PurpleMinionMummy · 20/02/2017 21:54

Yanbu, it's your call. If you're not comfortable with it, you're not. I've had to do a 2am drive to hospital with a sick baby, taxis aren't hugely abundant in the middle of nowhere.

If someone can't forgo alcohol for one evening whilst they babysit, I'd wonder if they had an alcohol problem. They have 6 other days of the week to enjoy that 'not making you at all drunk' glass or few of wine. Why can't it wait? Surely it would be MORE enjoyable without kids around?

Pinkheart5915 · 20/02/2017 21:55

I drink with my babies in the house as does dh, in fact I have a nice glass of red right now with dh while the babies are asleep. 1-2 glasses of wine does not make me incapable of caring for my children should they wake.

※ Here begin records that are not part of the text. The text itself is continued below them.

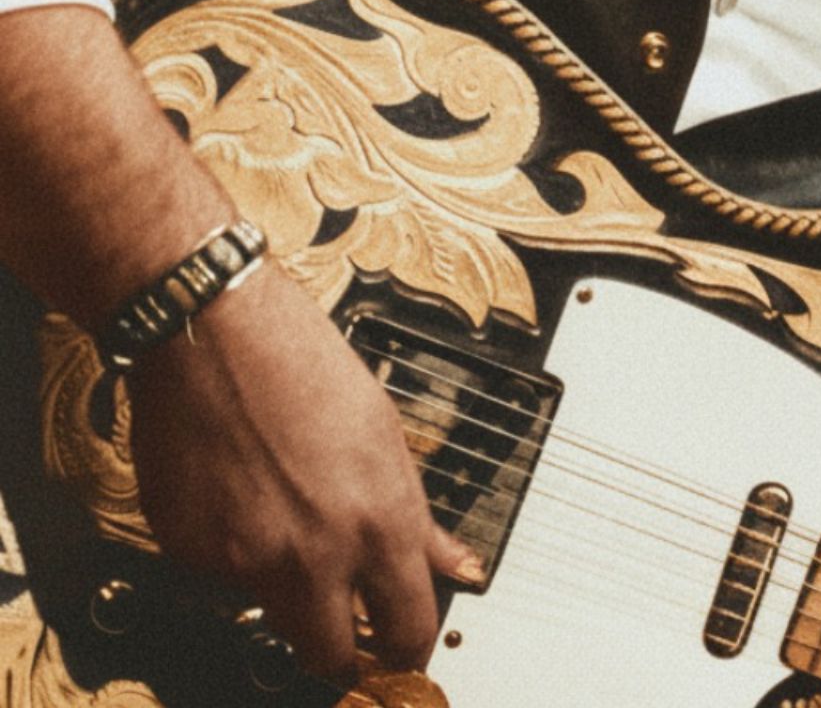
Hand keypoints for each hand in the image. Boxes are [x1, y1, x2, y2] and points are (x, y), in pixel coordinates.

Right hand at [127, 261, 481, 678]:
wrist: (212, 332)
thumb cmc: (302, 362)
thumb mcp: (385, 431)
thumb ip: (419, 517)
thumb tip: (459, 565)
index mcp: (380, 518)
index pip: (410, 630)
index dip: (408, 648)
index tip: (402, 649)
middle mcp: (317, 552)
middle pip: (333, 657)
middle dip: (341, 648)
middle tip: (341, 622)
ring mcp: (249, 561)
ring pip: (275, 620)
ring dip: (287, 595)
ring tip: (285, 522)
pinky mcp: (193, 555)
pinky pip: (220, 582)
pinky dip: (232, 556)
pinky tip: (239, 497)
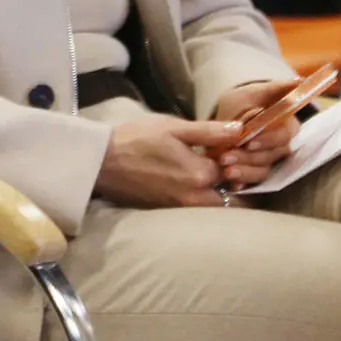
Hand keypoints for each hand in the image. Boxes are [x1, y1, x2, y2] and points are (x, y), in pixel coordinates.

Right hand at [94, 115, 240, 207]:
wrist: (99, 162)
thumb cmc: (134, 139)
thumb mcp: (172, 127)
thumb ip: (209, 131)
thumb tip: (241, 131)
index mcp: (201, 174)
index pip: (238, 170)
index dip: (239, 158)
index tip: (236, 148)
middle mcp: (196, 197)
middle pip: (235, 199)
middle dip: (240, 184)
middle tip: (234, 166)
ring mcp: (183, 208)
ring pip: (218, 207)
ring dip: (225, 194)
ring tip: (219, 175)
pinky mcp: (170, 212)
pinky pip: (200, 210)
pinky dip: (207, 200)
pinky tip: (197, 184)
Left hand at [212, 78, 305, 187]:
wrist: (225, 115)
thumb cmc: (243, 102)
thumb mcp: (254, 93)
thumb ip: (276, 89)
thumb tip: (299, 81)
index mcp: (285, 128)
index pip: (282, 138)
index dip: (268, 141)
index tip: (249, 141)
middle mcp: (279, 147)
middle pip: (271, 157)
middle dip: (249, 158)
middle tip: (226, 157)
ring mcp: (267, 161)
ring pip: (263, 171)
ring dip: (244, 172)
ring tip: (225, 170)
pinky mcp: (254, 172)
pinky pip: (252, 182)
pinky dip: (242, 184)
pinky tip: (231, 185)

So I would not expect a babysit not to touch a drop, don't get me wrong I wouldn't want them steaming drunk but 1-2 glasses of wine or what ever triple they like honestly wouldn't bother me

arethereanyleftatall · 20/02/2017 21:55

Tbh I'm quite often on a Saturday night too drunk too drive, as is my dh, as are any adult friends who are round; whilst in care of our dc. Not absolutely bladdered (I can't be arsed with hangovers any more) but certainly over the driving limit. I don't know anyone who always makes sure one of them is below the limit for emergencies, just get a cab in the very unlikely event.
That said, I'd be fine then have a few whilst looking after my own dc, but not if I were babysitting anyone else's. That's somehow different.

mylongawaitedlife · 20/02/2017 21:56

the example I gave somewhere earlier upthread I think is one being on third beer and the other half a bottle of red - and showing signs of drunkenness

basic when not looking after DC, then much more drunk - what I would call heavy.